Deutsche Bank tells clients to sell sterling
08:01 , Oscar Williams-Grut
More here from Deutsche Bank on the big sterling sell-off over the last 24 hours.
“Sentiment has increasingly been knocked by the optics of the fuel crisis here,” Deutsche Bank strategist Jim Reid said on Wednesday. “Given this and the hawkish BoE last week many are now talking up the stagflation risk.”
“The fuel shortage is to some extent simply the vehicle through which the wider labour shortages are biting the most at the moment,” Deutsche Bank analysts Shreyas Gopal and Rohini Grover wrote in a bearish note on sterling sent to clients on Tuesday. “The risk is that this situation repeats itself with different products in the future.”
The bank this week advised its clients to sell sterling, saying: “We see the underlying backdrop as very negative for the pound.”
08:00 , Simon English
NEXT today offered further evidence that it is the best run retailer in Britain, upgrading profit forecasts for the fourth time this year as it shrugged off the struggles faced by rivals.
Sales in the first half of the year were up 8.4% and profits up 5.9% to £347 million compared to two years ago, pre-pandemic.
Next today told the City that full year profits should hit £800 million, far ahead of previous guidance of £764 million.
Chief executive Simon Wolfson said: “We have been surprised how strong sales have been in August and September.”
Brent price cools
07:58 , Graeme Evans
Some of the renewed concerns about inflation have come from a fresh spike in energy prices, with Brent crude yesterday above $80 a barrel for the first time in three years on the back of energy shortages in several Chinese provinces.

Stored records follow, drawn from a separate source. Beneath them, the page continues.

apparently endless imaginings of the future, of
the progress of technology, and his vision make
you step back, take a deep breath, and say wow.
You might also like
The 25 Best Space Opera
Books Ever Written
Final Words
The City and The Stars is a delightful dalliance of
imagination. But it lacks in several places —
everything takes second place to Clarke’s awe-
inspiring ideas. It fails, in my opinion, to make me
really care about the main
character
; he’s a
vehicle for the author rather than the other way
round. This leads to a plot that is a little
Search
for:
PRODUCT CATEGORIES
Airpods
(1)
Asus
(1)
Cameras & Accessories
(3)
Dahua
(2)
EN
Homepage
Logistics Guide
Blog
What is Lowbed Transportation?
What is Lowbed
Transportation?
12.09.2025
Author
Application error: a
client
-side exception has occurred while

Brent fell back during yesterday afternoon's wider market sell-off and was trading at just below $77 a barrel this morning.
Oanda analyst Jeffrey Halley said: “It’s not just China with energy issues, the entire Northern hemisphere is now sweating (or is that chilling), on whether the forthcoming winter is mild or cold.”
Sterling in focus
07:44 , Graeme Evans
Sterling held firm this morning at 1.35 against the US dollar, having fallen 1% to the lowest point since January during yesterday's worst session of the year.

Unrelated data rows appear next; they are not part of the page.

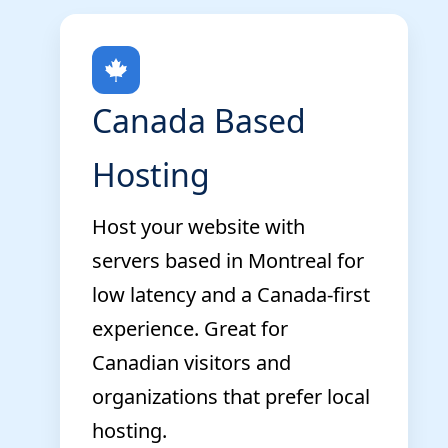
Canada Based
Hosting
Host your website with
servers based in Montreal for
low latency and a Canada-first
experience. Great for
Canadian visitors and
organizations that prefer local
hosting.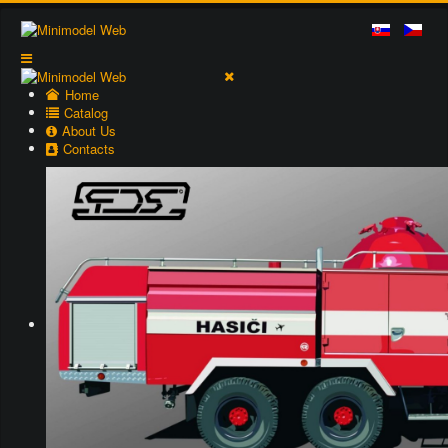
Home
Catalog
About Us
Contacts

The pound's weakness was blamed on stagflation fears triggered by the fuel crisis and as rising US borrowing costs put upward pressure on the greenback.
The 10 year Treasury yield rose to 1.537% on expectations for an earlier-than-expected rise in interest rates, leading to sharp sell-off in tech shares whose valuations are built on future strong cash flows.

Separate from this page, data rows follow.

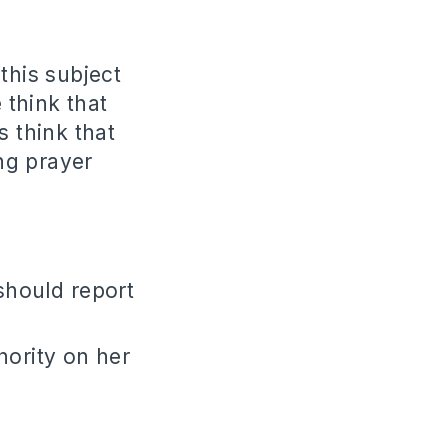
this subject
think that
s think that
ng prayer
should report
hority on her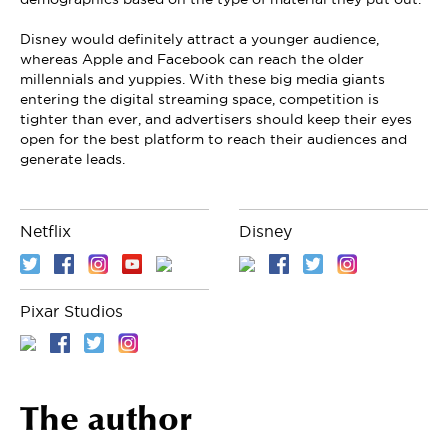
Disney would definitely attract a younger audience,
whereas Apple and Facebook can reach the older
millennials and yuppies. With these big media giants
entering the digital streaming space, competition is
tighter than ever, and advertisers should keep their eyes
open for the best platform to reach their audiences and
generate leads.
Netflix
Disney
Pixar Studios
The author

Wall Street's tech-focused Nasdaq closed 2.8% lower, while the S&P 500 was down more than 2% after big losses for stocks in high-growth sectors such as semiconductors, media and software.
There was a similar story in Europe, where major indices on the continent fell more than 2%. The FTSE 100 index bucked the trend and was only 0.5% lower due to support from dollar-earning stocks.
Michael Hewson, CMC Markets analyst, expects European markets to show a modest rebound and for the FTSE 100 index to open four points higher at 7,032.